Background and objective Autologous stem-cell transplantation (ASCT) remains the standard of care for multiple myeloma (MM), yet it is not curative. Over the past decade, there has been growing interest in immunotherapy-based strategies, highlighting the need for predictive biomarkers to tailor post-ASCT treatment. Characterization of immune status via peripheral lymphocyte immunophenotyping is a critical step in this process. This study aimed to characterize peripheral blood lymphocyte immunophenotypes in MM patients undergoing ASCT at baseline, during stem cell mobilization, and on day +21 post-transplant, and to establish descriptive longitudinal benchmarks that may inform immune monitoring in this clinical setting. Methods We conducted a prospective, single-center study at the Abu Dhabi Stem Cells Center (Abu Dhabi, United Arab Emirates (UAE), enrolling all MM patients undergoing ASCT between July 2020 and February 2024 (n = 28), with no additional exclusion criteria. Peripheral blood samples were collected at three time points: before ASCT, on day +21 post-ASCT, and from the apheresis product. Canonical lymphocyte markers were analyzed by flow cytometry using a single, polychromatic 10-color antibody panel on a Navios EX cytometer. Results Of the 28 MM patients studied, 40.3% were women. The age range was 23 to 64 years. Markedly low baseline B cell counts were observed (6-175 cells/µL). A significant post-transplant decrease in helper T cells, B cells, and the CD4/CD8 ratio was observed at day +21 compared with baseline.

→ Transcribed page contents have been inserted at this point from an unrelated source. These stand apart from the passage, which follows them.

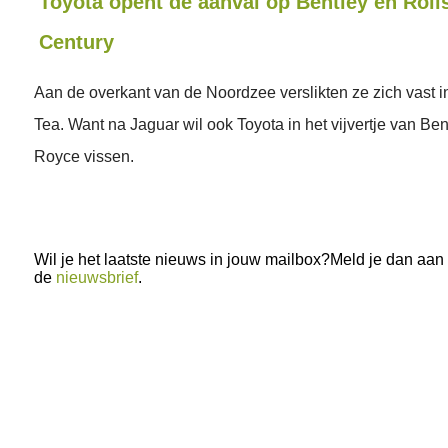
Toyota opent de aanval op Bentley en Rol
Century
Aan de overkant van de Noordzee verslikten ze zich vast i
Tea. Want na Jaguar wil ook Toyota in het vijvertje van Ben
Royce vissen.
Wil je het laatste nieuws in jouw mailbox?Meld je dan aan
de
nieuwsbrief
.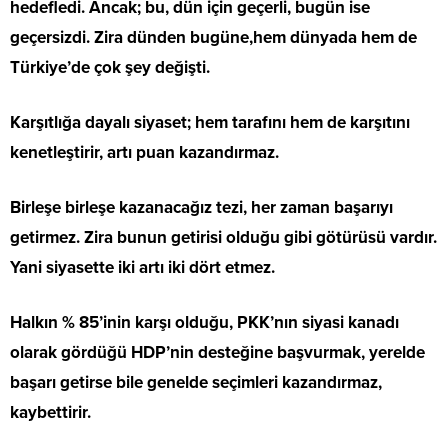
hedefledi. Ancak; bu, dün için geçerli, bugün ise
geçersizdi. Zira dünden bugüne,hem dünyada hem de
Türkiye’de çok şey değişti.
Karşıtlığa dayalı siyaset; hem tarafını hem de karşıtını
kenetleştirir, artı puan kazandırmaz.
Birleşe birleşe kazanacağız tezi, her zaman başarıyı
getirmez. Zira bunun getirisi olduğu gibi götürüsü vardır.
Yani siyasette iki artı iki dört etmez.
Halkın % 85’inin karşı olduğu, PKK’nın siyasi kanadı
olarak gördüğü HDP’nin desteğine başvurmak, yerelde
başarı getirse bile genelde seçimleri kazandırmaz,
kaybettirir.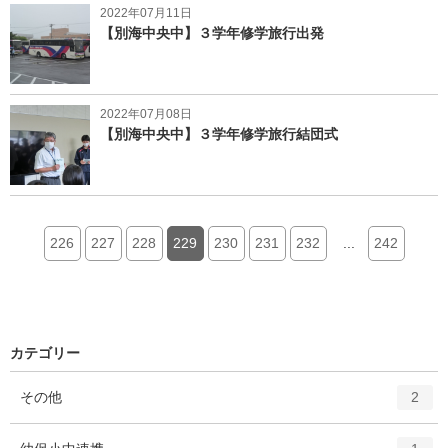
2022年07月11日
【別海中央中】３学年修学旅行出発
2022年07月08日
【別海中央中】３学年修学旅行結団式
226
227
228
229
230
231
232
...
242
カテゴリー
エ
件
その他
2
ン
ト
エ
件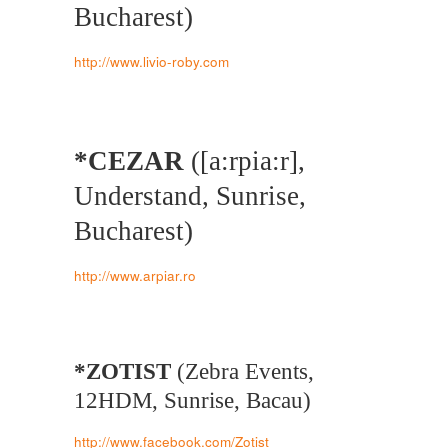
Bucharest)
http://www.livio-roby.com
*CEZAR
([a:rpia:r],
Understand, Sunrise,
Bucharest)
http://www.arpiar.ro
*ZOTIST
(Zebra Events,
12HDM, Sunrise, Bacau)
http://www.facebook.com/Zotist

The mean total lymphocyte dose infused (0.20 × 10⁹ cells/kg) was below published thresholds; however, the major lymphocyte subsets exceeded recommended cutoff values, suggesting a potentially favorable prognosis. Dose ranges for non-conventional lymphocyte subsets were also determined Conclusions T helper and B cells declined during the peri-transplant period in patients with MM who underwent ASCT, suggesting a lack of association with the autograft dose of homologous populations. This study provides preliminary, descriptive benchmarks for minority immune cell populations, supporting their potential relevance as prognostic biomarkers.